Pourtant, ces plages horaires se généralisent dans de nombreux hôpitaux. « Certains en profitent pour faire des économies et ne mettre que deux infirmiers en 12 heures sur 24 heures, au lieu des trois qu’il faudrait, indique Céline Laville, infirmière au CHU de Poitiers et ancienne présidente de la Coordination nationale infirmière (CNI). Cela est encore plus néfaste pour la santé des salariés qui ont une charge de travail plus importante avec moins d’effectifs. Autres problèmes : le temps nécessaire pour les transmissions, l’habillage et le déshabillage n’est pas prévu… En pratique, les infirmiers font donc plus que 12 heures. »

La fatigue, un cercle vicieux dangereux

Les jeunes générations, surtout, demandent à travailler en 12 heures et parfois même la nuit. Et l’argument est généralement le même : moins de jours passés à l’hôpital, c’est plus de temps pour sa famille. « Quand on travaille la nuit et qu’on s’occupe des enfants la journée, la fatigue est extrême, explique Guillaume Lucas. C’est un cercle vicieux car la fatigue accroît l’épuisement physique et psychique, ce qui augmente le risque de maladies. Cette situation peut aussi être dangereuse pour le personnel et les patients car il y plus d’erreurs médicamenteuses la nuit que le jour, vers 2-3 heures du matin surtout. »
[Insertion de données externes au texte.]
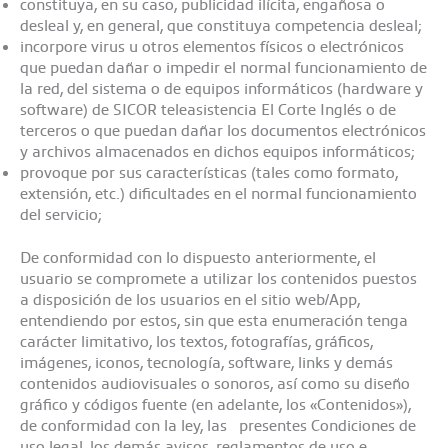
constituya, en su caso, publicidad ilícita, engañosa o
desleal y, en general, que constituya competencia desleal;
incorpore virus u otros elementos físicos o electrónicos
que puedan dañar o impedir el normal funcionamiento de
la red, del sistema o de equipos informáticos (hardware y
software) de SICOR teleasistencia El Corte Inglés o de
terceros o que puedan dañar los documentos electrónicos
y archivos almacenados en dichos equipos informáticos;
provoque por sus características (tales como formato,
extensión, etc.) dificultades en el normal funcionamiento
del servicio;
De conformidad con lo dispuesto anteriormente, el
usuario se compromete a utilizar los contenidos puestos
a disposición de los usuarios en el sitio web/App,
entendiendo por estos, sin que esta enumeración tenga
carácter limitativo, los textos, fotografías, gráficos,
imágenes, iconos, tecnología, software, links y demás
contenidos audiovisuales o sonoros, así como su diseño
gráfico y códigos fuente (en adelante, los «Contenidos»),
de conformidad con la ley, las presentes Condiciones de
uso legal, los demás avisos, reglamentos de uso e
Alors, comment résoudre ce problème ? « L’idéal serait de faire des vacations de huit heures par jour, avec 4 jours de travail par semaine, soit 32 heures hebdomadaires et instaurer des vrais temps de pause », conseille Guillaume Lucas. De son côté, Andrée préférerait diminuer de 2 heures ses journées et, surtout, améliorer ses conditions de travail en augmentant les effectifs.